Finally, the third of my three airport reviews – Los Angeles International (LAX). Holy crap, what an awful experience. I didn’t have to opt for the nudie photo or sexual assault, because it appeared the nudie photo machines were down on my security line. The counter agents and TSA employees were all quite polite, but there is obviously a serious infrastructural or procedural problem with LAX’s checkin process. Since I’ve not been through LAX in many years, I assumed it would take twice as long to get through all the hoops as I was accustomed to in years past. I was pretty close to accurate in that assessment, and I could imagine that there are times when my estimate would have been an underestimate of an order of magnitude.
I arrived four hours before my flight was due to takeoff, because I had run out of things to do in my hotel room and I can read at the airport just as well as anywhere else. It took over 30 minutes just to get my bag checked, and then I had to carry it myself to the security scanners. It makes me wonder what those giant conveyor belts behind the ticket agents are for. Not to mention, since LAX is one of the growing number of “self check in” airports for American Airlines, the name “ticket agent” may be inaccurate as well. The counter agent merely prints out the label that goes on the bag, after you’ve already verified your identity and printed out your own boarding pass at a kiosk that seemed to drive many people insane with confusion.
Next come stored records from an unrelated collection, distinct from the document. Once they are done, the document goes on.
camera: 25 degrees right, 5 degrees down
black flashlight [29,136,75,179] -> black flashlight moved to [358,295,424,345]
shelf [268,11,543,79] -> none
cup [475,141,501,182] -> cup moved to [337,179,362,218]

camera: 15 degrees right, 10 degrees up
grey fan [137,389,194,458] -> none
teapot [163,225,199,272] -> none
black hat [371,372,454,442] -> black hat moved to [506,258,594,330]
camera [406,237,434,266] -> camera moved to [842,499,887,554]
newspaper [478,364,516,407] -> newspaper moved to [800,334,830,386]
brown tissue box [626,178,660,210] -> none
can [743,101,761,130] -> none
After that bizarroland detour, which was leavened by a trio of children who wanted to share all the details of their Disneyland experience, I was directed to the security line. The security line started outdoors. It started down the sidewalk. It actually started near the neighboring terminal. Thankfully, it only took 45 minutes to get through that line, which was a surprise of inestimable proportion. It looked like the highest-volume day at Disneyland, waiting for Splash Mountain. Insane.
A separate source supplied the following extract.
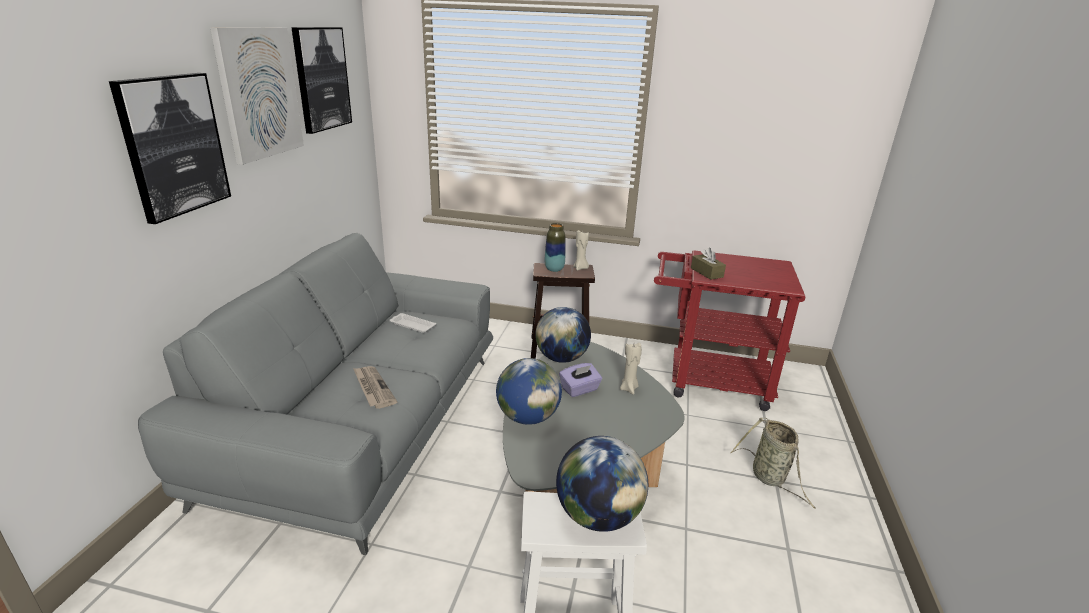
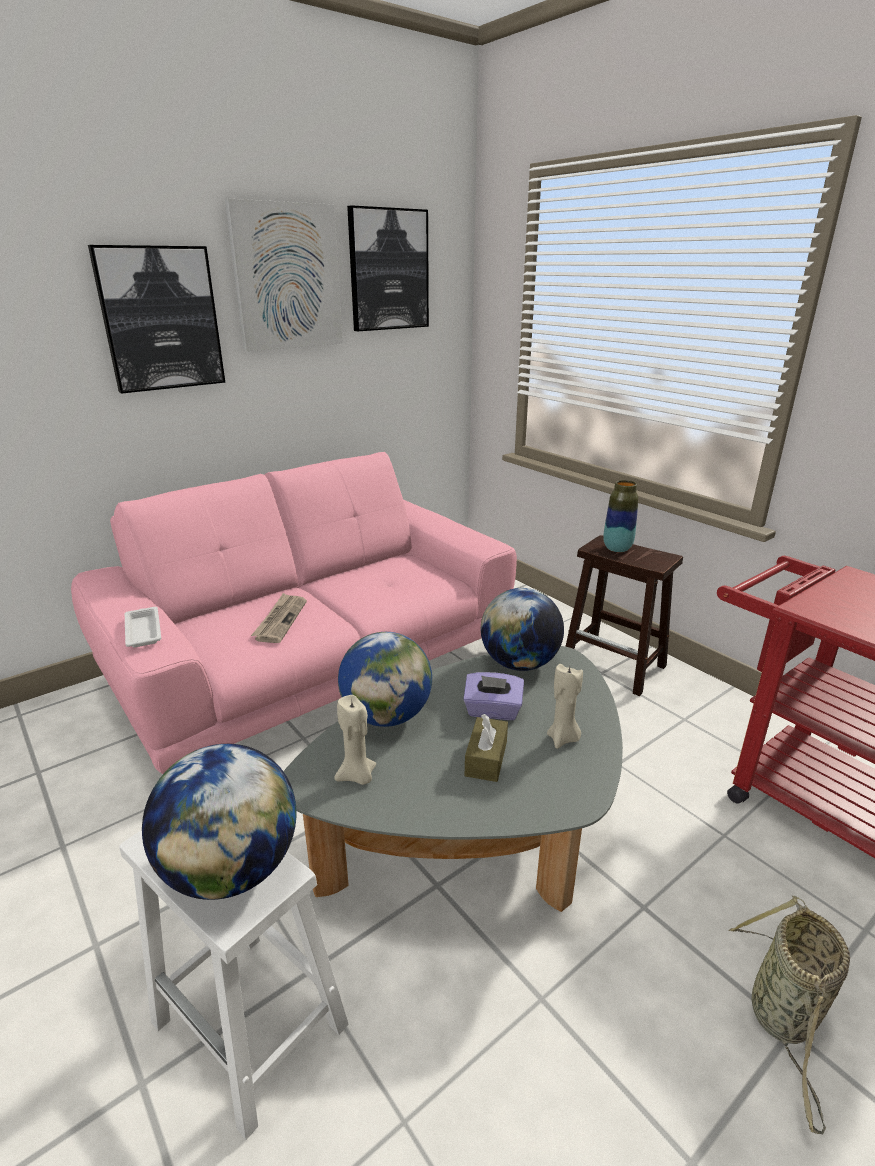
camera: 40 degrees right, 0 degrees up
grey sofa [138,233,493,555] -> pink sofa [71,452,517,774]
white tray [389,313,436,333] -> white tray moved to [125,607,161,647]
beige candle [573,230,589,270] -> beige candle moved to [335,695,376,785]
brown tissue box [691,248,726,280] -> brown tissue box moved to [465,714,508,782]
Finally, I arrived at the top of the stairs where I could just see the security machinery. The line bifurcated, then bifurcated again. Each of those four lines went through a screener who made sure your ID and boarding pass matched. Then, each line split into 2-6 more individual lines. Since I have a netbook which is listed on the sign as one of those items you don’t need to remove from its case, I didn’t. That was wrong. Take it out. Don’t put the case on top of it. Give me your book. It was weird as hell, but ultimately just a little more useless security theater.